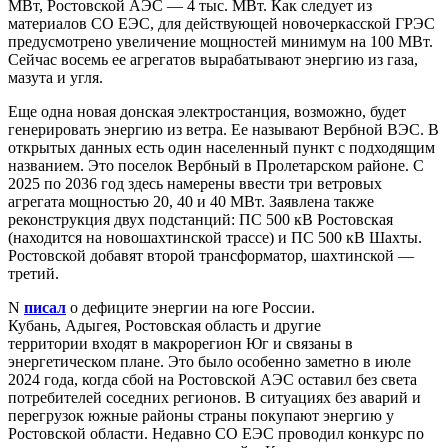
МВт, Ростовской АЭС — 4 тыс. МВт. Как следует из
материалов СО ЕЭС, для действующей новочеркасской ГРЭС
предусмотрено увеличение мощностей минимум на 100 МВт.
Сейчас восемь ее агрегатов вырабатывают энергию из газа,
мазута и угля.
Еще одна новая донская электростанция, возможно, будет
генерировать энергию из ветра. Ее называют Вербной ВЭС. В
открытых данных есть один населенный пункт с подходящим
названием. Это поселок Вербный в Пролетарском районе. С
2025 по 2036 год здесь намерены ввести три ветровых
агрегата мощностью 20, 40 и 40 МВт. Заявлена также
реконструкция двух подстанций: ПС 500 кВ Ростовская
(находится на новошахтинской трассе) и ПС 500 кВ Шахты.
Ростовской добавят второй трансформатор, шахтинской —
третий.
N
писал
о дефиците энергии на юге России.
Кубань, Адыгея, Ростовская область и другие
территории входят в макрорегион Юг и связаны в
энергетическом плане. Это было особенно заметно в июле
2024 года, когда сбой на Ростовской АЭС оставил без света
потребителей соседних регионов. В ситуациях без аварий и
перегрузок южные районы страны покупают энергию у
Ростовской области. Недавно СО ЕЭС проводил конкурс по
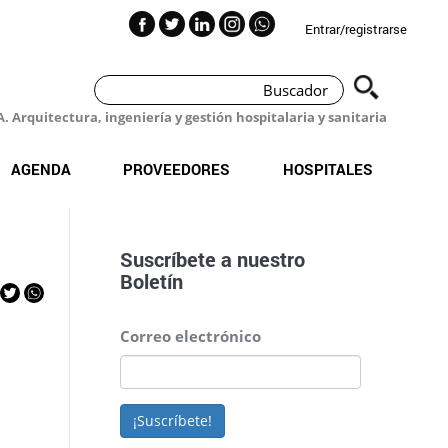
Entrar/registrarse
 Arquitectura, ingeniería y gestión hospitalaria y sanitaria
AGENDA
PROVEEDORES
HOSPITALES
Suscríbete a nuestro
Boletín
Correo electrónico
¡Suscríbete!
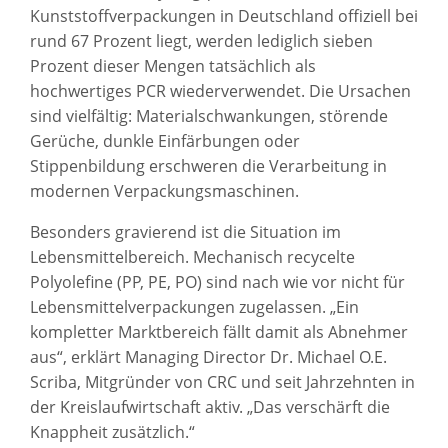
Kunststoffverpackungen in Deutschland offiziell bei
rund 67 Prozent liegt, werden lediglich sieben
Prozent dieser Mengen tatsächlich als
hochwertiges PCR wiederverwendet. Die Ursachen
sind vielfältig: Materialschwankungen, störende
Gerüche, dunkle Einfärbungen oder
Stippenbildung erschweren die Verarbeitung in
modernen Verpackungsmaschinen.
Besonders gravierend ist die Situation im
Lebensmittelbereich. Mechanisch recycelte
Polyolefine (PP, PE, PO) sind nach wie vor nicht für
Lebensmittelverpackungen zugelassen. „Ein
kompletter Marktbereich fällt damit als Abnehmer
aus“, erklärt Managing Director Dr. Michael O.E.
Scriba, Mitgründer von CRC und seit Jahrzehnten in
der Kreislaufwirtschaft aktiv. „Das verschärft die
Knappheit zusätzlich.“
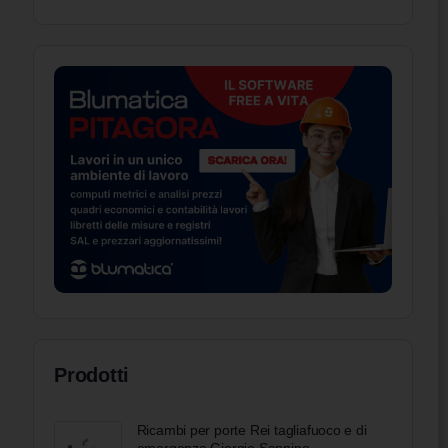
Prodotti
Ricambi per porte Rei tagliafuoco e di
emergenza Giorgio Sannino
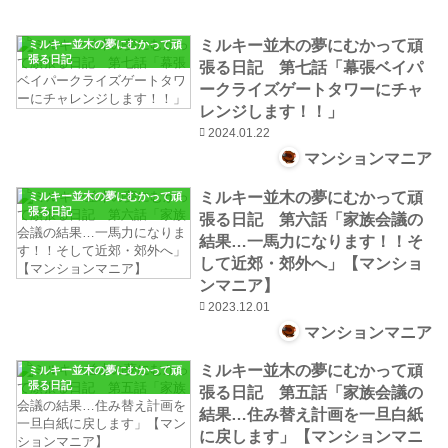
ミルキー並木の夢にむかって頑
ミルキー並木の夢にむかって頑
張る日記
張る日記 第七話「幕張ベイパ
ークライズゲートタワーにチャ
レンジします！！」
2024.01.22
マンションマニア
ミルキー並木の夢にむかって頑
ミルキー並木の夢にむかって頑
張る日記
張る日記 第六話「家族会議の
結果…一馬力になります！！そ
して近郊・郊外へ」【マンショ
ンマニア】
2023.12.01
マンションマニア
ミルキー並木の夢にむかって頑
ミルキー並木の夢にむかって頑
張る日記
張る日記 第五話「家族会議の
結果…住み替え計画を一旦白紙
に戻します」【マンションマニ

++++++

JOB ITEM>
Exactly as written, return each line above and leave the pictures behind.

OUTPUT OF THE TASK>
МВт, Ростовской АЭС — 4 тыс. МВт. Как следует из
материалов СО ЕЭС, для действующей новочеркасской ГРЭС
предусмотрено увеличение мощностей минимум на 100 МВт.
Сейчас восемь ее агрегатов вырабатывают энергию из газа,
мазута и угля.
Еще одна новая донская электростанция, возможно, будет
генерировать энергию из ветра. Ее называют Вербной ВЭС. В
открытых данных есть один населенный пункт с подходящим
названием. Это поселок Вербный в Пролетарском районе. С
2025 по 2036 год здесь намерены ввести три ветровых
агрегата мощностью 20, 40 и 40 МВт. Заявлена также
реконструкция двух подстанций: ПС 500 кВ Ростовская
(находится на новошахтинской трассе) и ПС 500 кВ Шахты.
Ростовской добавят второй трансформатор, шахтинской —
третий.
N
писал
о дефиците энергии на юге России.
Кубань, Адыгея, Ростовская область и другие
территории входят в макрорегион Юг и связаны в
энергетическом плане. Это было особенно заметно в июле
2024 года, когда сбой на Ростовской АЭС оставил без света
потребителей соседних регионов. В ситуациях без аварий и
перегрузок южные районы страны покупают энергию у
Ростовской области. Недавно СО ЕЭС проводил конкурс по
Entrar/registrarse
 Arquitectura, ingeniería y gestión hospitalaria y sanitaria
AGENDA
PROVEEDORES
HOSPITALES
Suscríbete a nuestro
Boletín
Correo electrónico
¡Suscríbete!
Kunststoffverpackungen in Deutschland offiziell bei
rund 67 Prozent liegt, werden lediglich sieben
Prozent dieser Mengen tatsächlich als
hochwertiges PCR wiederverwendet. Die Ursachen
sind vielfältig: Materialschwankungen, störende
Gerüche, dunkle Einfärbungen oder
Stippenbildung erschweren die Verarbeitung in
modernen Verpackungsmaschinen.
Besonders gravierend ist die Situation im
Lebensmittelbereich. Mechanisch recycelte
Polyolefine (PP, PE, PO) sind nach wie vor nicht für
Lebensmittelverpackungen zugelassen. „Ein
kompletter Marktbereich fällt damit als Abnehmer
aus“, erklärt Managing Director Dr. Michael O.E.
Scriba, Mitgründer von CRC und seit Jahrzehnten in
der Kreislaufwirtschaft aktiv. „Das verschärft die
Knappheit zusätzlich.“
Prodotti
Ricambi per porte Rei tagliafuoco e di
emergenza Giorgio Sannino
ミルキー並木の夢にむかって頑
ミルキー並木の夢にむかって頑
張る日記
張る日記 第七話「幕張ベイパ
ークライズゲートタワーにチャ
レンジします！！」
2024.01.22
マンションマニア
ミルキー並木の夢にむかって頑
ミルキー並木の夢にむかって頑
張る日記
張る日記 第六話「家族会議の
結果…一馬力になります！！そ
して近郊・郊外へ」【マンショ
ンマニア】
2023.12.01
マンションマニア
ミルキー並木の夢にむかって頑
ミルキー並木の夢にむかって頑
張る日記
張る日記 第五話「家族会議の
結果…住み替え計画を一旦白紙
に戻します」【マンションマニ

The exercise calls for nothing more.